Jan 01 (1)

DAY #328

Hey, cinemagoers, it's your new friend Murray.
It appears that this evening I may not actually have a chance to blog, which is why I'm doing one now. Because I love you guys.
They'll apparently be performing country-wide power cuts in order to test this plane they've got working.
How they keep electricity running post-apocalypse amazes me to this day... I can live with a blackout now and again.
I feel that I should elaborate a bit more on the actual mechanics of the cannon, since I've not actually explained how it kills the undead yet.
Right, so... The bad news is, it doesn't technically kill the undead. Sorry for ruining that for you. I just set you up, and knocked you down...

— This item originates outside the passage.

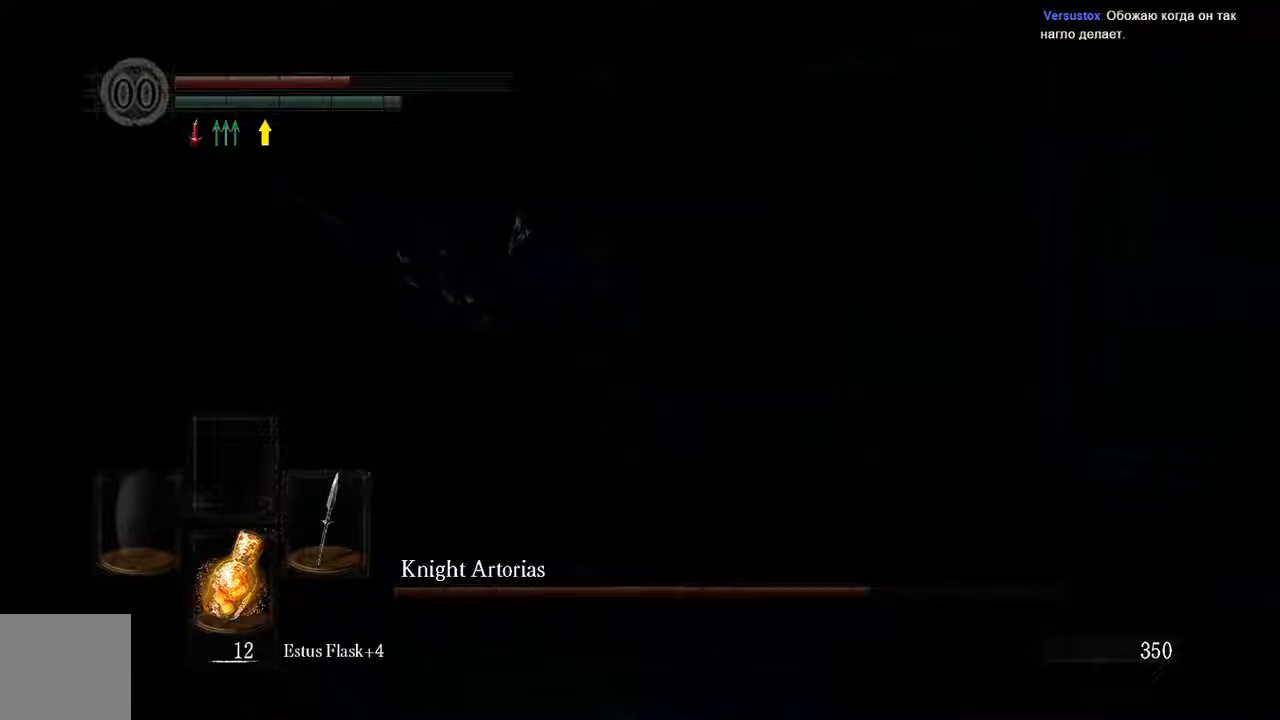
{"buttons": [], "left_stick": "up", "right_stick": "center", "events": [[233, "left_stick", "up"], [300, "R1", "down"], [467, "R1", "up"]]}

Don't worry, though, because it does 'get rid of' them. It pushes them into the sea. Which for zombies is game over.
The undead don't breathe, as we all know from school, and their lungs are rotten, so they don't have any air in them.
In Leyman's terms... They sink. Not only that, but for zombies, the sensation of being surrounded by liquid makes them writhe around.
Meaning that once the horde has been 'scared' into the water, we're safe to emerge from our safehouses... They'll be like fish out of water!
Excellent! So we may have hope after all! In only THREE DAYS, we'll know if humanity stands a chance in World War Z!